# Couple 2" chiller lines and tower lines



## plumblevel (Nov 12, 2010)

2" lines for chilled water and tower and 1 1/2 air line for injection moulding machines gotta love it.


----------



## Ptturner91 (Oct 13, 2012)

plumblevel said:


> 2" lines for chilled water and tower and 1 1/2 air line for injection moulding machines gotta love it. http://s894.photobucket.com/user/plumber1/media/IMG_0394_zps4f1c572d.jpg.html http://s894.photobucket.com/user/plumber1/media/IMG_0397_zps03a938a3.jpg.html http://s894.photobucket.com/user/plumber1/media/IMG_0401_zps6dc026be.jpg.html http://s894.photobucket.com/user/plumber1/media/IMG_0393_zpsac159690.jpg.html


That looks sharp! 
But galvanized ?


----------



## Best Darn Sewer (Dec 23, 2012)

I know nothing about chiller systems other than they have to have an RPZ to protect the potable water. But I do know what taking pride in your work looks like and that does look clean.


----------



## ILPlumber (Jun 17, 2008)

Let me guess, maintenance is doing the rest. You're just getting started.

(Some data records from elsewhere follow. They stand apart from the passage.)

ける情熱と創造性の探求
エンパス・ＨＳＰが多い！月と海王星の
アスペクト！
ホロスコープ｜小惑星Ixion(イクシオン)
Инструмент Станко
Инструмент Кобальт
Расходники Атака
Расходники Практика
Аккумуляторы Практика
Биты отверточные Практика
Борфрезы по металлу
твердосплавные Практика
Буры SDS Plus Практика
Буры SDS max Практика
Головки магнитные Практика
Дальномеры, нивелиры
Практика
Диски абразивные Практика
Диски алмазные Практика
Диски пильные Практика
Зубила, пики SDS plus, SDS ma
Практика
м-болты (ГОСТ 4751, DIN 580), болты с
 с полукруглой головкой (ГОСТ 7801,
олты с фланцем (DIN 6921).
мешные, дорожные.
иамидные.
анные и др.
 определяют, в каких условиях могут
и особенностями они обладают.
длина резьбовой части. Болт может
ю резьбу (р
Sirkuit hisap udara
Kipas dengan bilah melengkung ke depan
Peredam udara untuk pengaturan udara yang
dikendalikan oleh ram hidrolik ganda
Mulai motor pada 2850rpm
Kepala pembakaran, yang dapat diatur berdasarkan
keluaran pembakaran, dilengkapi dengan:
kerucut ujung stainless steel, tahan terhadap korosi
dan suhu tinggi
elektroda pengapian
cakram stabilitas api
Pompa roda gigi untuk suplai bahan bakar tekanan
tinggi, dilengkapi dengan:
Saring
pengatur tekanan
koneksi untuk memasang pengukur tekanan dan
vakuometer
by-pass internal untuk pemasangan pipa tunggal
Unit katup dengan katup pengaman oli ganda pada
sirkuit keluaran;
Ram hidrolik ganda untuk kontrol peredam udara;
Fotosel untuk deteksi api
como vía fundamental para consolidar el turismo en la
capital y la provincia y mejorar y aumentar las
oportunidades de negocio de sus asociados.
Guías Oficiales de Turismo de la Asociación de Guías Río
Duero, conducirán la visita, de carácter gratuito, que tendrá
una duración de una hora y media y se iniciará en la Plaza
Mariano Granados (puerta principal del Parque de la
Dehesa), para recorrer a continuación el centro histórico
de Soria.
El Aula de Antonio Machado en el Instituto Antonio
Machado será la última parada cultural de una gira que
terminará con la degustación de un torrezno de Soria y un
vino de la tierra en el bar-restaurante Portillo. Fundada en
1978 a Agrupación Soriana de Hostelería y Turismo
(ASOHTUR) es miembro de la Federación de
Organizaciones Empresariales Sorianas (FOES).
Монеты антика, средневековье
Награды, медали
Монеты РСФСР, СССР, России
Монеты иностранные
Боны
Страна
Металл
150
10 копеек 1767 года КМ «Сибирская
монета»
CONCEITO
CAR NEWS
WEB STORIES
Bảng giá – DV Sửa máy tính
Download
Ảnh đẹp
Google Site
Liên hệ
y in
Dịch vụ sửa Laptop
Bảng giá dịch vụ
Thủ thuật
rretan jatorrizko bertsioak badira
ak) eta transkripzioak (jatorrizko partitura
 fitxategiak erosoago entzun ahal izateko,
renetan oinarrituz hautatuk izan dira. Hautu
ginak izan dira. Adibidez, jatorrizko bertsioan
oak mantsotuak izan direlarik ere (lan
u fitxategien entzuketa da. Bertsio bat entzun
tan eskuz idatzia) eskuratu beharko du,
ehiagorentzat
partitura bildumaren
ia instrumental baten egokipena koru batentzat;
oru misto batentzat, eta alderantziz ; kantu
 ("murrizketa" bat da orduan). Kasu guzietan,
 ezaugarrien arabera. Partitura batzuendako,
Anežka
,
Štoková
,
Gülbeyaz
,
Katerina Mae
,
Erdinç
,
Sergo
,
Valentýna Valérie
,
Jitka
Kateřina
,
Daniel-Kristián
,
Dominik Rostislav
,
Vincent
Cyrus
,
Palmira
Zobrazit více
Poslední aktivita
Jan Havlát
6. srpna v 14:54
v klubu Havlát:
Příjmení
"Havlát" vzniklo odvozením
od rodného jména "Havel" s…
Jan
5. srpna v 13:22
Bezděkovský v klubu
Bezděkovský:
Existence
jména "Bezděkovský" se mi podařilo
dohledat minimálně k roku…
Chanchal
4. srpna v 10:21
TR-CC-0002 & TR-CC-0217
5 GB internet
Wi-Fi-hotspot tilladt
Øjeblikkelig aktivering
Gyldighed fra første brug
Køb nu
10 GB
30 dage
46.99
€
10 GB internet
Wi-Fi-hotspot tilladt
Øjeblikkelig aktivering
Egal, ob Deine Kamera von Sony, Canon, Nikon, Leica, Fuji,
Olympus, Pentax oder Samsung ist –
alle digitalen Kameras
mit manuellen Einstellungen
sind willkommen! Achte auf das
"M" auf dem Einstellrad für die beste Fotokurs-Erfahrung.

Are they stacking the thermolators?


----------



## plumblevel (Nov 12, 2010)

Yes maintenance hooks the rest up we just get the manifolds down to the machine. And they are stacking thermolators.


----------



## ILPlumber (Jun 17, 2008)

Cool. That explains the odd valve layout.

This post brought to you by the prodigal member.


----------



## RickL72 (Mar 16, 2014)

Is that galvanized or stainless? Hard to tell.


----------



## plumblevel (Nov 12, 2010)

Galvanized plant didn't wanna pay for stainless


----------